**REQUIREMENTS:** Recast every line of the records below as a numbered list item, leaving out any blank lines.

**RECORD EXTRACTS:**
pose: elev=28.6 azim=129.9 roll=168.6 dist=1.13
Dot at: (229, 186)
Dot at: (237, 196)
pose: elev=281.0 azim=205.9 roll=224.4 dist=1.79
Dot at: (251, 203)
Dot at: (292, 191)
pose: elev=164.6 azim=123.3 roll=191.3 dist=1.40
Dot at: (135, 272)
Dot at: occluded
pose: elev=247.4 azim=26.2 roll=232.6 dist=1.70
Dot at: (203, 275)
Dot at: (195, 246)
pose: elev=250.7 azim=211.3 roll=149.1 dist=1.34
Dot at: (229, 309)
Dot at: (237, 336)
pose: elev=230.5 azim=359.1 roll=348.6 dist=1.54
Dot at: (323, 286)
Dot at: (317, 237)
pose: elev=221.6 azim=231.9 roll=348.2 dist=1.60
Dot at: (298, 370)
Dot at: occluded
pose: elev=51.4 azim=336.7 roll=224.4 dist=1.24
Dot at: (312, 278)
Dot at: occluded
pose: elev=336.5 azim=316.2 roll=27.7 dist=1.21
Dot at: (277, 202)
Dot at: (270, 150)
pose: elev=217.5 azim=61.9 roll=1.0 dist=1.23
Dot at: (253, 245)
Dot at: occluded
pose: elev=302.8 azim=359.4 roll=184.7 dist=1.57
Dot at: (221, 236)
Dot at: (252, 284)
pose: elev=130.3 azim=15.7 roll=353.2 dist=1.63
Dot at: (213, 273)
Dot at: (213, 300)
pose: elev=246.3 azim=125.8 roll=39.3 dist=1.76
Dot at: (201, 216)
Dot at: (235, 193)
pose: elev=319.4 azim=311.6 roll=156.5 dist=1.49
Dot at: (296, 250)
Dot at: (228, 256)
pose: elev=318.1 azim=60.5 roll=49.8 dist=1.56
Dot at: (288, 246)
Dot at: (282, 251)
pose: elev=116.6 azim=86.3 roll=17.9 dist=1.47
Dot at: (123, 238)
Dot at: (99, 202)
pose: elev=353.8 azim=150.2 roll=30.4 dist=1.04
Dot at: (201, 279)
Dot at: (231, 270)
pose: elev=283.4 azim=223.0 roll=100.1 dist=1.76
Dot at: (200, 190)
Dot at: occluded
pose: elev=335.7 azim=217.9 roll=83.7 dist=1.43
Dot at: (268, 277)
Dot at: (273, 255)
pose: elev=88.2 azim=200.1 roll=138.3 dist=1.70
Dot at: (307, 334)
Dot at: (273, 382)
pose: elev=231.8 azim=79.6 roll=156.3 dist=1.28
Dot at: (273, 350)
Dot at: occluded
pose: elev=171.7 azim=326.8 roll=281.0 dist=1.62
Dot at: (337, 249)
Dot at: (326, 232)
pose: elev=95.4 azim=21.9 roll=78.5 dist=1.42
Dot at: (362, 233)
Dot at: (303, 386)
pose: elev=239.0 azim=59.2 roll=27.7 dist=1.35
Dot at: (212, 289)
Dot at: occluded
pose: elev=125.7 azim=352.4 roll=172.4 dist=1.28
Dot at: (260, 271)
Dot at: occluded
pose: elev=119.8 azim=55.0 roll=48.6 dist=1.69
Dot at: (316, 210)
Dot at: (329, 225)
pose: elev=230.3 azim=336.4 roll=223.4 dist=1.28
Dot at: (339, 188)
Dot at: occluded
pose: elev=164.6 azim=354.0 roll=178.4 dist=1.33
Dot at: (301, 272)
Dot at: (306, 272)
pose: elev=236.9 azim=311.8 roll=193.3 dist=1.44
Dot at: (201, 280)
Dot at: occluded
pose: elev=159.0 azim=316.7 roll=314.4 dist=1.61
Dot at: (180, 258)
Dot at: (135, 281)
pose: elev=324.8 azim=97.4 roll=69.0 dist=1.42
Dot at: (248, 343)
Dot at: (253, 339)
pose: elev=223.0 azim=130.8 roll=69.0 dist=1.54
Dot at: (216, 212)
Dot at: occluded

**ANSWER FOR THE TASK:**
1. pose: elev=28.6 azim=129.9 roll=168.6 dist=1.13
2. Dot at: (229, 186)
3. Dot at: (237, 196)
4. pose: elev=281.0 azim=205.9 roll=224.4 dist=1.79
5. Dot at: (251, 203)
6. Dot at: (292, 191)
7. pose: elev=164.6 azim=123.3 roll=191.3 dist=1.40
8. Dot at: (135, 272)
9. Dot at: occluded
10. pose: elev=247.4 azim=26.2 roll=232.6 dist=1.70
11. Dot at: (203, 275)
12. Dot at: (195, 246)
13. pose: elev=250.7 azim=211.3 roll=149.1 dist=1.34
14. Dot at: (229, 309)
15. Dot at: (237, 336)
16. pose: elev=230.5 azim=359.1 roll=348.6 dist=1.54
17. Dot at: (323, 286)
18. Dot at: (317, 237)
19. pose: elev=221.6 azim=231.9 roll=348.2 dist=1.60
20. Dot at: (298, 370)
21. Dot at: occluded
22. pose: elev=51.4 azim=336.7 roll=224.4 dist=1.24
23. Dot at: (312, 278)
24. Dot at: occluded
25. pose: elev=336.5 azim=316.2 roll=27.7 dist=1.21
26. Dot at: (277, 202)
27. Dot at: (270, 150)
28. pose: elev=217.5 azim=61.9 roll=1.0 dist=1.23
29. Dot at: (253, 245)
30. Dot at: occluded
31. pose: elev=302.8 azim=359.4 roll=184.7 dist=1.57
32. Dot at: (221, 236)
33. Dot at: (252, 284)
34. pose: elev=130.3 azim=15.7 roll=353.2 dist=1.63
35. Dot at: (213, 273)
36. Dot at: (213, 300)
37. pose: elev=246.3 azim=125.8 roll=39.3 dist=1.76
38. Dot at: (201, 216)
39. Dot at: (235, 193)
40. pose: elev=319.4 azim=311.6 roll=156.5 dist=1.49
41. Dot at: (296, 250)
42. Dot at: (228, 256)
43. pose: elev=318.1 azim=60.5 roll=49.8 dist=1.56
44. Dot at: (288, 246)
45. Dot at: (282, 251)
46. pose: elev=116.6 azim=86.3 roll=17.9 dist=1.47
47. Dot at: (123, 238)
48. Dot at: (99, 202)
49. pose: elev=353.8 azim=150.2 roll=30.4 dist=1.04
50. Dot at: (201, 279)
51. Dot at: (231, 270)
52. pose: elev=283.4 azim=223.0 roll=100.1 dist=1.76
53. Dot at: (200, 190)
54. Dot at: occluded
55. pose: elev=335.7 azim=217.9 roll=83.7 dist=1.43
56. Dot at: (268, 277)
57. Dot at: (273, 255)
58. pose: elev=88.2 azim=200.1 roll=138.3 dist=1.70
59. Dot at: (307, 334)
60. Dot at: (273, 382)
61. pose: elev=231.8 azim=79.6 roll=156.3 dist=1.28
62. Dot at: (273, 350)
63. Dot at: occluded
64. pose: elev=171.7 azim=326.8 roll=281.0 dist=1.62
65. Dot at: (337, 249)
66. Dot at: (326, 232)
67. pose: elev=95.4 azim=21.9 roll=78.5 dist=1.42
68. Dot at: (362, 233)
69. Dot at: (303, 386)
70. pose: elev=239.0 azim=59.2 roll=27.7 dist=1.35
71. Dot at: (212, 289)
72. Dot at: occluded
73. pose: elev=125.7 azim=352.4 roll=172.4 dist=1.28
74. Dot at: (260, 271)
75. Dot at: occluded
76. pose: elev=119.8 azim=55.0 roll=48.6 dist=1.69
77. Dot at: (316, 210)
78. Dot at: (329, 225)
79. pose: elev=230.3 azim=336.4 roll=223.4 dist=1.28
80. Dot at: (339, 188)
81. Dot at: occluded
82. pose: elev=164.6 azim=354.0 roll=178.4 dist=1.33
83. Dot at: (301, 272)
84. Dot at: (306, 272)
85. pose: elev=236.9 azim=311.8 roll=193.3 dist=1.44
86. Dot at: (201, 280)
87. Dot at: occluded
88. pose: elev=159.0 azim=316.7 roll=314.4 dist=1.61
89. Dot at: (180, 258)
90. Dot at: (135, 281)
91. pose: elev=324.8 azim=97.4 roll=69.0 dist=1.42
92. Dot at: (248, 343)
93. Dot at: (253, 339)
94. pose: elev=223.0 azim=130.8 roll=69.0 dist=1.54
95. Dot at: (216, 212)
96. Dot at: occluded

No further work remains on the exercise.